Despite various amounts of rain and snow throughout Kansas since Christmas, the Kansas wheat crop is in poor shape, based on reports from directors of the Kansas Association of Wheat Growers and personal observations occurring Jan. 15-Jan. 21.
KAWG directors met Jan. 15 at a board meeting in Manhattan; the wheat crop ranges from good condition on directors’ farms in Stafford, Dickinson and Mitchell counties, to very poor in western Kansas.
David Schemm, who farms near Sharon Spring, says wheat plants are brown right now, when usually they have a green cast in the winter dormancy period.
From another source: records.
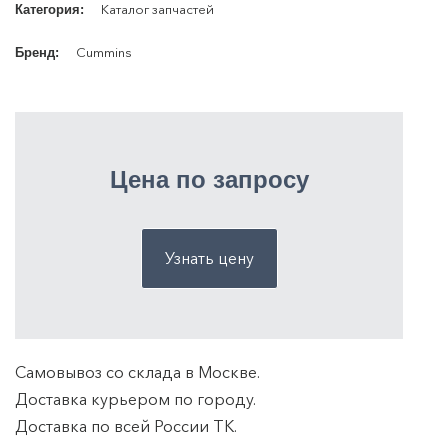
Каталог запчастей
Категория:
Cummins
Бренд:
Цена по запросу
Узнать цену
Самовывоз со склада в Москве.
Доставка курьером по городу.
Доставка по всей России ТK.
He dug up a few brown plants, planted them in buckets of dirt and let them thaw out…after several days, they became green again, albeit sans a lot of plant vigor. “Still, there is a little life in those plants,” Schemm says.
Richard Kvasnicka, who farms in Logan County near Winona, says the crop looked better with a layer of snow on top of it a few weeks ago. The snow cover didn’t last long, and between snow and rain, just 0.70-inches of precipitation fell on these dry soils. He says the root systems are poor, the crop has very little tillering, and the ground cover is minimal, which leaves it prone to blowing.
In the Kansas Crop Progress Report dated December 31, the Kansas Agricultural Statistics Service says the winter wheat crop is rated at 1% excellent; 23% good; 45% fair and 31% poor to very poor. Twenty-one percent of the crop has at least light wind damage; 15% of the crop shows at least light freeze damage. It appears as if the crop is in worse shape than that now.
2012 was the third driest year on record, which has parched the Kansas top- and sub-soil levels. With perfect weather conditions from here to harvest, Schemm reckons he will achieve an average crop at best. At worst; well, no one wants to think about that.